“所以当时老夫自信必能斩杀此獠。”
“然而没想到的是,就在老夫准备下杀手之时,那血满山的实力突然暴涨了许多,原本早已灯尽油枯的灵力竟似恢复了过来一般,然后他连续施展了几门道术……”
说到这里的时候,郑昆仑顿了顿,他的眼神变得有些疑惑,在犹疑了那么两三秒之后,方才继续说道:
“……那几门道术很厉害,但是原先他却一直都没有施展过,这么厉害的道术,他为什么不早点施展?而非要等到快要被人杀死时才用出来?这是后来老夫一直很想不通的事情。”
“而且那几门道术,跟血满山的道途也似完全不同,血满山原先的道术,都是充满邪气的以自身鲜血之力引到的术法,但是他后来施展出来的那几门道术,却给人一种堂堂正正之感,那种感觉很奇特,总感觉那根本就不是他自己的道术一般……”
然后,郑昆仑又是顿了一段,他看着李长卿,缓缓说道:
“最让老夫难忘的是,是当时血满山的眼神……那种眼神,他似乎比老夫还要惊讶,就像一个人在自己都不知情的情况下,突然得到了什么东西一般。”
“而当血满山施展出那几门道术之后,老夫猝不及防之下,却是受了些伤,只能眼睁睁看着他脱身而去。”
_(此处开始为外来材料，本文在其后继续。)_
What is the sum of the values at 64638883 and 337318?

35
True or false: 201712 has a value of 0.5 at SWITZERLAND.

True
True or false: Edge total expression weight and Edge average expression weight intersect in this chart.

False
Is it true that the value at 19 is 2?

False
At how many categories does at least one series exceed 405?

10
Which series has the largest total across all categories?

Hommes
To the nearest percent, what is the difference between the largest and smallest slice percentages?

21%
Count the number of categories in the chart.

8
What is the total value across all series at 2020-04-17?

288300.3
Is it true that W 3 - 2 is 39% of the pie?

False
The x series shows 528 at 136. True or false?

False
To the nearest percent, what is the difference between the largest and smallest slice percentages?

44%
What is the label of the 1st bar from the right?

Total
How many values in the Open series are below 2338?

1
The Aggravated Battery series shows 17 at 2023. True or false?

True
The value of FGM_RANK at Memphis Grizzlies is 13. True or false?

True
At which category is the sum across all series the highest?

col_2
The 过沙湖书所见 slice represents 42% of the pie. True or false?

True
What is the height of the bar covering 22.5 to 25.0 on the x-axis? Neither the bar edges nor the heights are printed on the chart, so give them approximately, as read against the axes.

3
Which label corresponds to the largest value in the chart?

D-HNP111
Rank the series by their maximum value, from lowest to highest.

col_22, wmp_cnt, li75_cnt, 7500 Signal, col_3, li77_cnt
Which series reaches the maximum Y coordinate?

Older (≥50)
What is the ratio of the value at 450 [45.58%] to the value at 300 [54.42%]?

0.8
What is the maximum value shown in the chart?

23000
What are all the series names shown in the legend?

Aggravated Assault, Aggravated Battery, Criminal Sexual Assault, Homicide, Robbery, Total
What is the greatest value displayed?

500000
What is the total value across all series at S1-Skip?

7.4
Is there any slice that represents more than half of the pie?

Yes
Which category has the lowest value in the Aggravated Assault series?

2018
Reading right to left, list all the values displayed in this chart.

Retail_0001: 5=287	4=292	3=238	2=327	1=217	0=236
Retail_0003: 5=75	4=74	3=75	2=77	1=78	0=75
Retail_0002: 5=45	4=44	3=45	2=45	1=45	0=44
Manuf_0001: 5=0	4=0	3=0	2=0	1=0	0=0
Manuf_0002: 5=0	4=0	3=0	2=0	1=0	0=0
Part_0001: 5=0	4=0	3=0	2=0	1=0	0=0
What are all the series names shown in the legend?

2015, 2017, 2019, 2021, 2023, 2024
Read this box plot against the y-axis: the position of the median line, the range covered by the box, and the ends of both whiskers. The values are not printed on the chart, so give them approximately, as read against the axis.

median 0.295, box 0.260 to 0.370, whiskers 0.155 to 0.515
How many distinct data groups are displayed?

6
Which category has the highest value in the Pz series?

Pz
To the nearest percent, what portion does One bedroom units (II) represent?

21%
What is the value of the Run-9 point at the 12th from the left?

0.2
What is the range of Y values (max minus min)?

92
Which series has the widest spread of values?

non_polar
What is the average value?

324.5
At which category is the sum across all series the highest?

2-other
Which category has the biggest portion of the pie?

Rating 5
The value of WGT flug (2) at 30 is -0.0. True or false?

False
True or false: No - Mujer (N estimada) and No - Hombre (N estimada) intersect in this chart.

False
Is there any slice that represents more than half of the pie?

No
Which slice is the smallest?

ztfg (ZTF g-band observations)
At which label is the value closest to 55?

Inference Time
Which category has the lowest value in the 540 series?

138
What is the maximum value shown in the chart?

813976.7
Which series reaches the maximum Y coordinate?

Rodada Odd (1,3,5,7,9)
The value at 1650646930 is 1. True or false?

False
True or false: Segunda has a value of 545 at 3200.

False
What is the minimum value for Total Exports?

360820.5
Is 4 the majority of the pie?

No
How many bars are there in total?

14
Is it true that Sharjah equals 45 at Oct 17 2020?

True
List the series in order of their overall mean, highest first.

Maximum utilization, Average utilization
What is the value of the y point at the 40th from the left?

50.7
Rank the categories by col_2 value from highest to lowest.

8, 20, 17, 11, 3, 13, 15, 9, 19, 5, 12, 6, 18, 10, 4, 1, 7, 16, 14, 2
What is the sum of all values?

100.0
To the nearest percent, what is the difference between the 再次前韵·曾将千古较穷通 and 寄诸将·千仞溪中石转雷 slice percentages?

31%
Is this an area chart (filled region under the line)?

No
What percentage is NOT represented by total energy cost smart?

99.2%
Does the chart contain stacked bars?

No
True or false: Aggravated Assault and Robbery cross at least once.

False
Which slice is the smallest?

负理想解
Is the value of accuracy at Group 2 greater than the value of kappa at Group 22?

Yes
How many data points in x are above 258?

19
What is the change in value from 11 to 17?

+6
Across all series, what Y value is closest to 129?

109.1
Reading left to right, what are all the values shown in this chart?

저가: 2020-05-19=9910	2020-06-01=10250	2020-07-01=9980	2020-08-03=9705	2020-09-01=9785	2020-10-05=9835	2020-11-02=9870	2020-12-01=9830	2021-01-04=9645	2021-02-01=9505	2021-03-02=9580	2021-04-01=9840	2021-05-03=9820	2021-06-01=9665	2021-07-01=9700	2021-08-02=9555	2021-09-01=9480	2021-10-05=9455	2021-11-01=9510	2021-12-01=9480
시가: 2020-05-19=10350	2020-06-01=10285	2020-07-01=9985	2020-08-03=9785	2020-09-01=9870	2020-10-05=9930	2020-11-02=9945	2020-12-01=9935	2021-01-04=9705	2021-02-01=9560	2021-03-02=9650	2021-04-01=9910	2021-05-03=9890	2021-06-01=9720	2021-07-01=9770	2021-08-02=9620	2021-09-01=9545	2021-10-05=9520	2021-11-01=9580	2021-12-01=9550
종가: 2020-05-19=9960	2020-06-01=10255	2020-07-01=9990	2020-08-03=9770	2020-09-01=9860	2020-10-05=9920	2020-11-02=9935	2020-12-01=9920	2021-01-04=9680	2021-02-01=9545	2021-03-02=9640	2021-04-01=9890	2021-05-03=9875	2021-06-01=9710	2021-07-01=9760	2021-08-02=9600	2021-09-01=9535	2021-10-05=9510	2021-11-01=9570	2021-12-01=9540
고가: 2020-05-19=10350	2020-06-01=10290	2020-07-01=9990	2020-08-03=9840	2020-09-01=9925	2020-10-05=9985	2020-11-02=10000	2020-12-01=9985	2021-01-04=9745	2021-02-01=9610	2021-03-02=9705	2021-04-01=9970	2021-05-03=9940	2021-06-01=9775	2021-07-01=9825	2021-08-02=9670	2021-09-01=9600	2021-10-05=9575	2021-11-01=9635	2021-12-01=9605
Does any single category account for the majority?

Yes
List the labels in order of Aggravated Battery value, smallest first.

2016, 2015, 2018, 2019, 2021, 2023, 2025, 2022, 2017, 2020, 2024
“这件事情,一直让老夫疑惑于心,也愧疚于心,当年费了贵盟还有整个申城修行界偌大之力的那场围剿之战,最后却在老夫的手中功亏一篑。”
郑昆仑讲完了。
在郑昆仑讲述的时候,李长卿一直低着头,凝视着茶杯中那些翻滚的翠绿的茶叶。
当郑昆仑讲完之后,茶杯中的茶叶恰好都平静了下来,慢慢地沉在了雪白的杯底。
然后李李长卿抬起头来,她的眼神中有无比凝重之色。
“那是赐法之术!”
她说了这么一句话。
“何为赐法之术?”
郑昆仑不解地问道。
“所谓赐法之术,就是将自己的道法,暂时赐予在他人之身,让那人也拥有施展那种道术的能力。”
李长卿神情肃穆地解释道:
“这是一种极为神妙的上古秘术,如今天地间会这种秘术的人,已经非常非常少了,这种秘术必须要在所赐道术的的道途上,有着极为高深的领悟,另外也必须是真正的仙境之上,才能够施展。”
李长卿之所以知道地这么清楚,因为她自己曾经也体会过这赐法之术。